“My First Body Is Beautiful Until” by Reese Conner

Ekphrastic Challenge, July 2017: Artist’s Choice

 

Portrait of a Kitchen by Samantha Gee

Image: “Portrait of a Kitchen” by Samantha Gee. “My First Body Is Beautiful Until” was written by Reese Conner for Rattle’s Ekphrastic Challenge, July 2017, and selected as the Artist’s Choice.

[download: PDF / JPG]

__________

Reese Conner

MY FIRST BODY IS BEAUTIFUL UNTIL

On the kitchen floor, years ago,
peeled potatoes roll, slippery
as skulls—all the ugliness
sticks to their wet flesh and
it’s hard not to see analogy in that.

I tickle static into my first body—
it rises brightly, rises from the kitchen
and begins to tend to half-crescent stains
on counters, to supper dishes in the sink,
to routines necessary even in nostalgia.

I begin making mashed potatoes. I start
by peeling, scalping with a knife.
It’s fun to see how perfectly round
I can make them. They feel so slick
to shift in my hand.
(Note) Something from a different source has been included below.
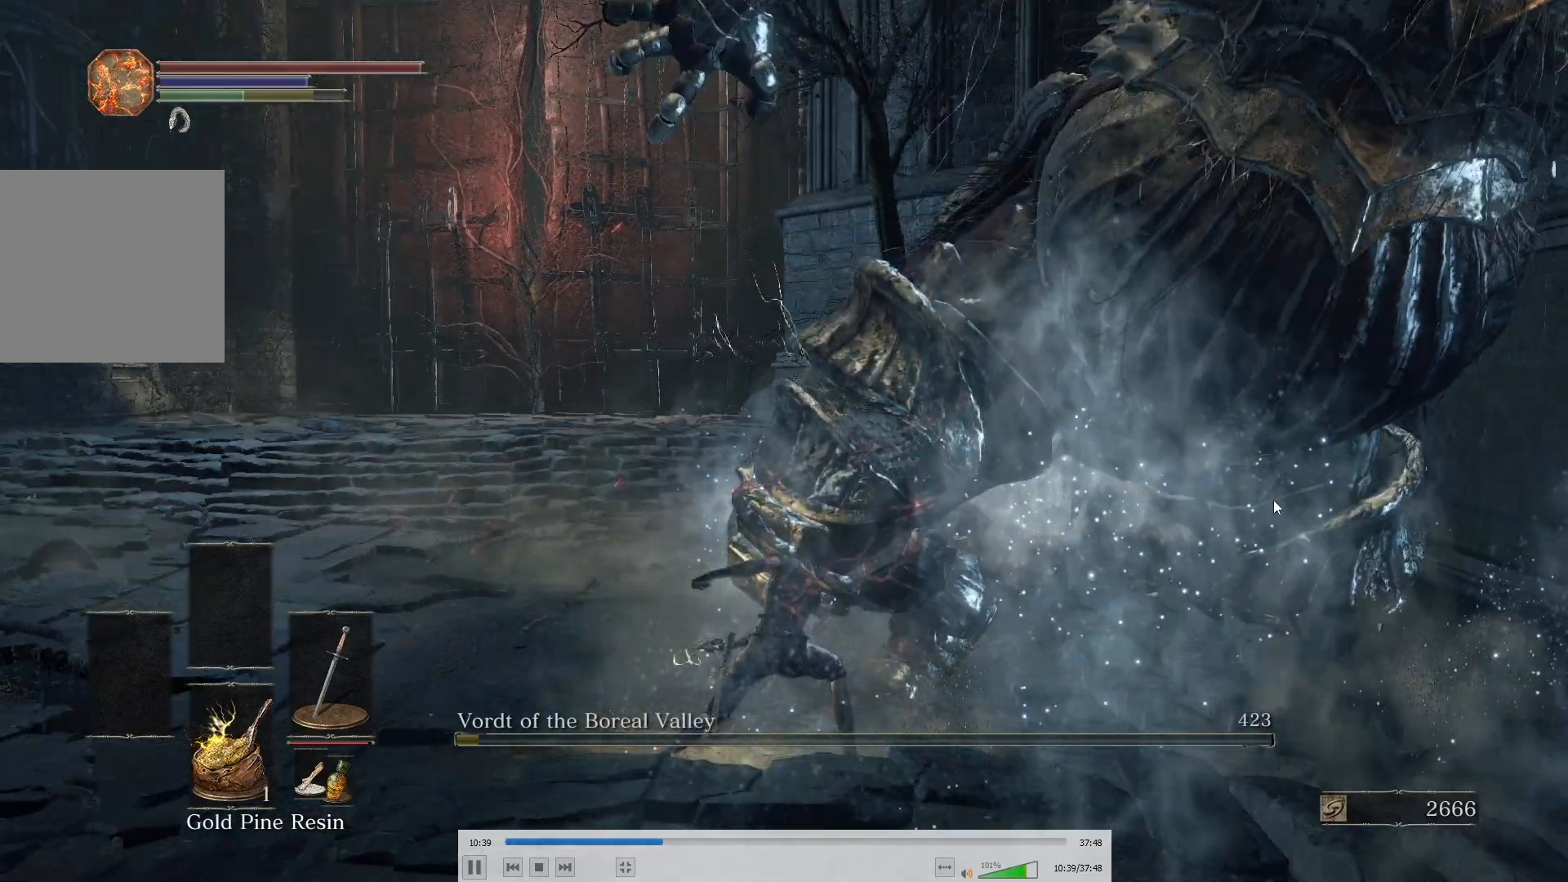
Gameplay with a controller (Xbox layout); each line is a JSON object with the inputs held at the frame after it. "events" lists button and stick changes between this image and that frame as [ms after this image, input, new state], when the widget could be followed in between.
{"buttons": ["B"], "left_stick": "up-left", "right_stick": "center", "events": [[50, "B", "down"]]}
My first body
is a celebration of touch because
my first body has no reflection—
it has not been urged to see one yet.

It is my birthday and I am about
to try on a new pair of checkered
pink pants. But they don’t fit.
My hips are too wide now
and I trip trying to squirm in.
The thud calls my grandmother,
who comes expecting something
broken, but finds, instead,
my first body for the last time
and offers it its first reflection:
And aren’t you chunky.

All this while, the ancient skulls hide
beneath the refrigerator. I left them there
because they were broken
the moment they kissed earth. Like
all disappointments, they deserved
a hiding place, so I nudged them.

Ekphrastic Challenge, July 2017
Artist’s Choice

[download audio]

__________

Comment from the artist, Samantha Gee, on this selection: “I was struck by the delightfully macabre imagery as well as the disconnect of the narrator’s existence in the temporary body. A lot of the poems I read made reference to the faded figure in the center of the painting as a ghost and faded memories; I thoroughly enjoyed how this poem puts the reader in the figure’s shoes as they take their first curious steps.”